Recent study reveals AI is responsible for changing speech patterns

By News Desk
July 19, 2025
Humans are starting to sound like ChatGPT, study finds

The AI moment is here. The unprecedented rise of artificial intelligence is no longer just reshaping the productivity tools and search engines; it is actively altering the way humans speak.

A recent study conducted by Max Planck Institute for Human Development in Berlin has unveiled that the influence of AI is not just limited to creativity and learning patterns, it is also changing how humans write and speak.

The dynamic change in speech patterns is evident as people are increasingly adopting language associated with AI chatbots including ChatGPT.

For this purpose, researchers examined more than 36,000 YouTube videos and 771,000 podcasts from before and after ChatGPT’s debut and compared the frequency of the most-favoured words.

The study has discovered the abrupt increase in the usage of certain words favoured by OpenAI’s ChatGPT since its first launch in 2022. The words like delve, boast, comprehend, swift, and meticulous have become more frequented in human speech, researchers noted.

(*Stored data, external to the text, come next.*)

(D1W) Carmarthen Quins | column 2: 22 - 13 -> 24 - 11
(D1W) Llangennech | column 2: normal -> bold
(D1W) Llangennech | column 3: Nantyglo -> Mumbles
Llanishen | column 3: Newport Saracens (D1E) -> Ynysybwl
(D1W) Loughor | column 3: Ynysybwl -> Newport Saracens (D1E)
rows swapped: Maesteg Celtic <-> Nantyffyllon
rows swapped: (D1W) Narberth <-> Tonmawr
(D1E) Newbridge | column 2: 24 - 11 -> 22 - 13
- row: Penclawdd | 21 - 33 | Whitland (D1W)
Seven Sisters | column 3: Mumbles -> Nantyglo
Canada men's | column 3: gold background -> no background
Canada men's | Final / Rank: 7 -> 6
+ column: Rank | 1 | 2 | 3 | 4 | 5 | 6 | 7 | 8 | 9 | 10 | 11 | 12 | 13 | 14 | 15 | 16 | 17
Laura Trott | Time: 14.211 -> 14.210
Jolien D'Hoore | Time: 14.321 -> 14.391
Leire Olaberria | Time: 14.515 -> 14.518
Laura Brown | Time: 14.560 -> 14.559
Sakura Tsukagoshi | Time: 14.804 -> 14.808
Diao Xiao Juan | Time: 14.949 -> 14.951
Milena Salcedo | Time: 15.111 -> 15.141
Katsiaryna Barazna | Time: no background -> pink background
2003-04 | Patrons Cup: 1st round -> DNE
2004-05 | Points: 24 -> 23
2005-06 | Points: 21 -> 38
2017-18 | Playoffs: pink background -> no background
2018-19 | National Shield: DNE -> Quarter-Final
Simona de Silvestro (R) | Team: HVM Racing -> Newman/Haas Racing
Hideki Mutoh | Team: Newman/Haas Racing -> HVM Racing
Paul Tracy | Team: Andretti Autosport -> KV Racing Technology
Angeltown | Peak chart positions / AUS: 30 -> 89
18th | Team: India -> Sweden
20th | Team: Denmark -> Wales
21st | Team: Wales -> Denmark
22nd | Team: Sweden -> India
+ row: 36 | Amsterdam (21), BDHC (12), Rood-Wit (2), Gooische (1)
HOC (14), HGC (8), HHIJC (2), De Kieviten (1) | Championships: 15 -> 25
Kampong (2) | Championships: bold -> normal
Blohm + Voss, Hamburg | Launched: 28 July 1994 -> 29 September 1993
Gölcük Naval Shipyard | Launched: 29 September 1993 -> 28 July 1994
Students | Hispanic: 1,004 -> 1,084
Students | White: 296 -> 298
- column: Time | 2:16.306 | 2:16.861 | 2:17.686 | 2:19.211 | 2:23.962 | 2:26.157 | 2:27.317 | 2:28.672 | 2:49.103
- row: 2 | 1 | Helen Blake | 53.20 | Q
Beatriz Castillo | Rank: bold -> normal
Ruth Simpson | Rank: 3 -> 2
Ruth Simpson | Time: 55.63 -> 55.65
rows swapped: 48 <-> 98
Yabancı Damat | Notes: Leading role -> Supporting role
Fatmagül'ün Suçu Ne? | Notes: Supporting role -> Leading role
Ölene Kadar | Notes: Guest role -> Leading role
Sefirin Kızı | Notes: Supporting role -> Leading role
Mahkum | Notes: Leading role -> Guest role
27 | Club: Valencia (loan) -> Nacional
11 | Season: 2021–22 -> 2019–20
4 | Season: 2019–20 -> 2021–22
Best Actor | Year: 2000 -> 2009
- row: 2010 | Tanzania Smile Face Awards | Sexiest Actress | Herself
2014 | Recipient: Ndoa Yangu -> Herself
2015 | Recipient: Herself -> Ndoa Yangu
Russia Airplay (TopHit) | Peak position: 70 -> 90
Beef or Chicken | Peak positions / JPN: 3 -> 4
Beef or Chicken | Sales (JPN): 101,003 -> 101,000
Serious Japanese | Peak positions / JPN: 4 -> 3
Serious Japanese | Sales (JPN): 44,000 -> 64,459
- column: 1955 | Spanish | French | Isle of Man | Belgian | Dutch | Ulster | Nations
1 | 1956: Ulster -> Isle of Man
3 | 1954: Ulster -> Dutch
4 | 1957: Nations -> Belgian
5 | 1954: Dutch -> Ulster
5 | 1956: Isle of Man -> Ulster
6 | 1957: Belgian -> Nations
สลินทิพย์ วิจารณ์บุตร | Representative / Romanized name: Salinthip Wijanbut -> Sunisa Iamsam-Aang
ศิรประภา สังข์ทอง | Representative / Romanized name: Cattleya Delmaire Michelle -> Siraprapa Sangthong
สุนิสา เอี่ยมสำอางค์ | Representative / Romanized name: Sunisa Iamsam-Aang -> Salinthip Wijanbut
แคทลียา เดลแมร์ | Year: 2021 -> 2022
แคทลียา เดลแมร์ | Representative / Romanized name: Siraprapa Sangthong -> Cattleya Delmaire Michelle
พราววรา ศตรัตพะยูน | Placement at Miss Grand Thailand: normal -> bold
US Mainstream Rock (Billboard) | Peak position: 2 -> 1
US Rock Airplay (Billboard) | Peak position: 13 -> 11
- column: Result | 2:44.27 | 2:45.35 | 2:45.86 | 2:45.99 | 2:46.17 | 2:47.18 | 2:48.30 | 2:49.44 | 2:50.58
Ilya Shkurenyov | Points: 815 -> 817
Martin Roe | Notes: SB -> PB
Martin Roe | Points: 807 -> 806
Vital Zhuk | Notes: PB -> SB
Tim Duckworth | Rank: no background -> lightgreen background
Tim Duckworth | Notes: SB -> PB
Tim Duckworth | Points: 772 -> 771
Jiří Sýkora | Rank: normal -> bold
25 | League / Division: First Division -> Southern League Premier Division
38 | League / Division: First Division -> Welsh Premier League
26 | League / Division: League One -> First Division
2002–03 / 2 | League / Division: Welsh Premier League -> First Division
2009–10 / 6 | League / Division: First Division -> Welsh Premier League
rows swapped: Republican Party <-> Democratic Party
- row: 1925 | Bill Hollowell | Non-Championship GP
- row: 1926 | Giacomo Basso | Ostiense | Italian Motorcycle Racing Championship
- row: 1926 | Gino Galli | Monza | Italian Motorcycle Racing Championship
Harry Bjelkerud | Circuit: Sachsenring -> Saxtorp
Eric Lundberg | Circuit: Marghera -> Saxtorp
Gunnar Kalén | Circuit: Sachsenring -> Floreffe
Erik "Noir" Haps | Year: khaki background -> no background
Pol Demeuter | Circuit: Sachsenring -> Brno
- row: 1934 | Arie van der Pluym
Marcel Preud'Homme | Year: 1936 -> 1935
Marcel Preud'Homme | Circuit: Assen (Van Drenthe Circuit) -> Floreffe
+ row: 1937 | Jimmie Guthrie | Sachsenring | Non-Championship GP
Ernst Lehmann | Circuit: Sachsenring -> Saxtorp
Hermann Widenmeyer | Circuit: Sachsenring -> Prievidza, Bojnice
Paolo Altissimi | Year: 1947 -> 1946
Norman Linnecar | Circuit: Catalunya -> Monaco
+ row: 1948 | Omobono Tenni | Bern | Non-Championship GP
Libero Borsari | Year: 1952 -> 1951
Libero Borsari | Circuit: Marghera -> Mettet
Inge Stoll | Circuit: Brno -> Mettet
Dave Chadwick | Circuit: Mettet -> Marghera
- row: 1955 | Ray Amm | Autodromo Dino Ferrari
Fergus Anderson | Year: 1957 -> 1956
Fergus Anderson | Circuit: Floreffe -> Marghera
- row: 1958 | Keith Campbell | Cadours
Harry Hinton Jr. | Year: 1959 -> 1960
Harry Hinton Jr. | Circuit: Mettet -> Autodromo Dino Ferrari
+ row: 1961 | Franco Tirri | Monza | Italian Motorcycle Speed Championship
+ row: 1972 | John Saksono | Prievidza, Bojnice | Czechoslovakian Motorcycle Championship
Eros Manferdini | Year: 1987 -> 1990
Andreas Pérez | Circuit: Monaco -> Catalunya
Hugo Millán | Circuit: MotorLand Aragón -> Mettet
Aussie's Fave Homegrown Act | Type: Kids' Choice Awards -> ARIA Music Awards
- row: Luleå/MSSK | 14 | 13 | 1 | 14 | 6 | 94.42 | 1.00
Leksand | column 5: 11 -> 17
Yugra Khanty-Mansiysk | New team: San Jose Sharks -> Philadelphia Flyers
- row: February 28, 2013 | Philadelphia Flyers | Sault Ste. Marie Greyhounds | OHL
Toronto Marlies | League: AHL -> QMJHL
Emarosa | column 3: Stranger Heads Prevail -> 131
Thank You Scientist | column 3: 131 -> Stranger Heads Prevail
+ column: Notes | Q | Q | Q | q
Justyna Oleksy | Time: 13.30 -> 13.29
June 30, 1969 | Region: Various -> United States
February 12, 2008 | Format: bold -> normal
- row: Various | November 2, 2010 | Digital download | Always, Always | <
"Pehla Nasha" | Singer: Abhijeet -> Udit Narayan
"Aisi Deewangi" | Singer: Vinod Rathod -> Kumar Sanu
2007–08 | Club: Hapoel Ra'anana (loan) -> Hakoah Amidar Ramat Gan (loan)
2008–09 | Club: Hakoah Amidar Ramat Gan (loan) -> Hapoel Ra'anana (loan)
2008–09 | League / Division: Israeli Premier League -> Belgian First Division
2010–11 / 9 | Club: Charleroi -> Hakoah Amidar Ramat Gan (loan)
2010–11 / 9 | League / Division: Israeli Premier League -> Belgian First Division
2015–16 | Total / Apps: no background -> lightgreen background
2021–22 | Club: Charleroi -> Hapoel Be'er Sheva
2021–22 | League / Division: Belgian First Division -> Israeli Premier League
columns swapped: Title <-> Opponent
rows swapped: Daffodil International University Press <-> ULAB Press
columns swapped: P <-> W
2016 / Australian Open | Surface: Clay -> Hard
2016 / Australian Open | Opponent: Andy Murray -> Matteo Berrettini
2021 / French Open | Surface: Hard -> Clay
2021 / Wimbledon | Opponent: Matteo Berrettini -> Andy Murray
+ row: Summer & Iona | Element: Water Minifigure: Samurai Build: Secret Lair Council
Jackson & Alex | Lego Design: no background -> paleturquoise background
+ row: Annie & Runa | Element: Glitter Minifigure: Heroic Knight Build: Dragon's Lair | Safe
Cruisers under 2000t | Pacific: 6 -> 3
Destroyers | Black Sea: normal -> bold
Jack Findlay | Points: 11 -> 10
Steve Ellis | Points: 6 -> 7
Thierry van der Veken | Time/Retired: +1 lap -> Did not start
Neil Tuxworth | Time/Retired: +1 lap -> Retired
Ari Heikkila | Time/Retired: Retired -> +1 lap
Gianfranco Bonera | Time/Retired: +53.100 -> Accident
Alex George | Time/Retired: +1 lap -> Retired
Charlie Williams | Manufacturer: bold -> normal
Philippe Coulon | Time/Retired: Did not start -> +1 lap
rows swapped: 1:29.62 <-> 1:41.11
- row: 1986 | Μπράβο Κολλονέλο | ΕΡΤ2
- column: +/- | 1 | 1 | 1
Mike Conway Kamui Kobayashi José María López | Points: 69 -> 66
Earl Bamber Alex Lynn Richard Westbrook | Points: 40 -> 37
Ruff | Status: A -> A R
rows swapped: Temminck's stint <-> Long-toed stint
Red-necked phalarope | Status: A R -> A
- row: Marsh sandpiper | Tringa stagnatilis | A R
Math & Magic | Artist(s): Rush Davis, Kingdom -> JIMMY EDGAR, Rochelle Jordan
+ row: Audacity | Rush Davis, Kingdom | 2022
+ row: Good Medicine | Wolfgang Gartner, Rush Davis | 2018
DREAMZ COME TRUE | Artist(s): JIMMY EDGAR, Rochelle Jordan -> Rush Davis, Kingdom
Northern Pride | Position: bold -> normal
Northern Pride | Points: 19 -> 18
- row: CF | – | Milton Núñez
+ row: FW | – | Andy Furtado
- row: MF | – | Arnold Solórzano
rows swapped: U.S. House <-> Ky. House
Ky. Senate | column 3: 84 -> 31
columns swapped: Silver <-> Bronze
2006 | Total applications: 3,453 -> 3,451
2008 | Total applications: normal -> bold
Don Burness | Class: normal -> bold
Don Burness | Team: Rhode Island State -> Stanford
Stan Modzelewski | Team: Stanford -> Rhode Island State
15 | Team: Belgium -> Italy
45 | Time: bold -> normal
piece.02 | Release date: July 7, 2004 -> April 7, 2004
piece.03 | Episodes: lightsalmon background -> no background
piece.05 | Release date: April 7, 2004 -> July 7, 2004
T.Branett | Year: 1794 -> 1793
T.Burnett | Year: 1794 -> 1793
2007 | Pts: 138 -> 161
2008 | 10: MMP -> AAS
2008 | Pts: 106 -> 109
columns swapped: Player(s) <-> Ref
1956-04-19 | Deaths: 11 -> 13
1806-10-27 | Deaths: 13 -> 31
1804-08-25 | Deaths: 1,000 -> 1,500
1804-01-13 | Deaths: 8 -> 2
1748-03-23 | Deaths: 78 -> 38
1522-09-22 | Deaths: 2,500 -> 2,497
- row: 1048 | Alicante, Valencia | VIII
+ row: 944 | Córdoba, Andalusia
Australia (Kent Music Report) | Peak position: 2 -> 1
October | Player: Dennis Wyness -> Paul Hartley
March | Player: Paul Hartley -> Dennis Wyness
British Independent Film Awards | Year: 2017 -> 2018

The surge is visible not only in scripted videos and podcasts but also in daily conversation.

The research findings suggest “a scenario where machines, originally trained on human data and subsequently exhibiting their own cultural traits, can, in turn, reshape human culture.”

Closed cultural feedback loop

Chatbots are often trained on data from humans who are more inclined to use AI terms, marking the beginning of a closed cultural feedback loop. This reciprocal relationship between humans and bots will further influence speech patterns in significant ways.

The growing trust of people in AI

The increased use of these favoured words further highlights a growing trust of people in AI despite bots’ tendency to lie and hallucinate.

According to co-author Levin Brinkmann, “It’s natural for humans to imitate one another, but we don’t imitate everyone around us equally…We are more likely to copy what someone else is doing if we perceive them as being knowledgeable and important.”

Rising concerns of eroded linguistic diversity

The paper also shed light on the potential implications of AI on human culture and linguistic diversity.

“The human parroting of machine-speak raises concerns over the erosion of linguistic and cultural diversity, and the risks of scalable manipulation…Long standing norms of idea exchange, social identity, and authority may be reversed with direct implications for social dynamics.”

According to Mor Naaman of Cornell Tech, humans are also on the verge of losing emotional and personal elements in their communications. “We stop articulating our own thoughts and start expressing what AI structures for us,” Naaman noted.